Fed dissenter says policy action was a mistake

WASHINGTON — A Federal Reserve official who dissented from this week's policy decision said Friday that the Fed should have said it planned to keep a key interest rate at a record low until unemployment falls below 5.5%.

The Fed's policy statement no longer cites a specific unemployment rate that might lead it eventually to raise short-term rates. The Fed instead says it will monitor a range of information before approving any rate increase.

Narayana Kocherlakota, president of the Fed's Minneapolis bank, said this shift, which the Fed approved 8-1, will hurt the economy.

"The new guidance fosters policy uncertainty and thereby suppresses economic activity," Kocherlakota said in a statement explaining his dissent.

Kocherlakota said that lowering the threshold for considering a rate hike from 6.5% unemployment to 5.5% would have enhanced the Fed's commitment to low rates until inflation nears its 2% target. Inflation is now running around 1%, and the unemployment rate is 6.7%.

Kocherlakota said a better approach would have been a statement saying the Fed intends to keep rates at record lows until unemployment has fallen below 5.5% — as long as expected inflation was below 2.25% and any "possible risks to financial stability remain well-contained."

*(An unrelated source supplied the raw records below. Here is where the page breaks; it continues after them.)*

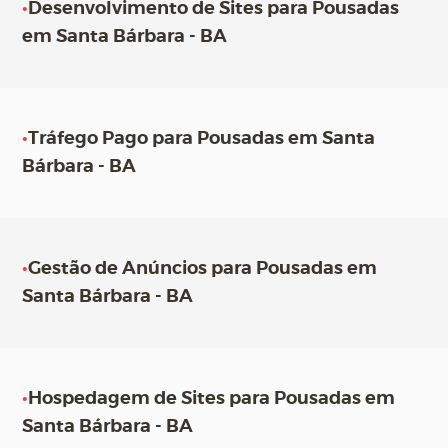
•
Desenvolvimento de Sites para Pousadas
em Santa Bárbara - BA
•
Tráfego Pago para Pousadas em Santa
Bárbara - BA
•
Gestão de Anúncios para Pousadas em
Santa Bárbara - BA
•
Hospedagem de Sites para Pousadas em
Santa Bárbara - BA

On Wednesday, the Fed held its first policy meeting under its new chair, Janet Yellen. Afterward, it said it would weigh a range of economic measures in deciding when to begin raising its key target for short-term rates. The Fed has held its benchmark rate at a record low near zero since December 2008.

At a news conference afterward, Yellen unsettled financial markets in answering a question about what the Fed meant in saying short-term rates could remain low for a "considerable time" after it stops buying bonds to keep long-term rates low.

Yellen replied that that phrase could mean "something on the order of around six months." That is a shorter time than some investors had anticipated for a possible rate hike.! Her comment appeared to conflict with her other remarks at the news conference that the Fed's decision on when to raise rates would depend on economic conditions.

The Fed is expected to keep trimming its monthly bond purchases by $10 billion at each meeting before ending them late this year. Six months from that point could put the first rate hike in the first half of 2015. Many economists still think the Fed won't start raising rates until the second half of 2015.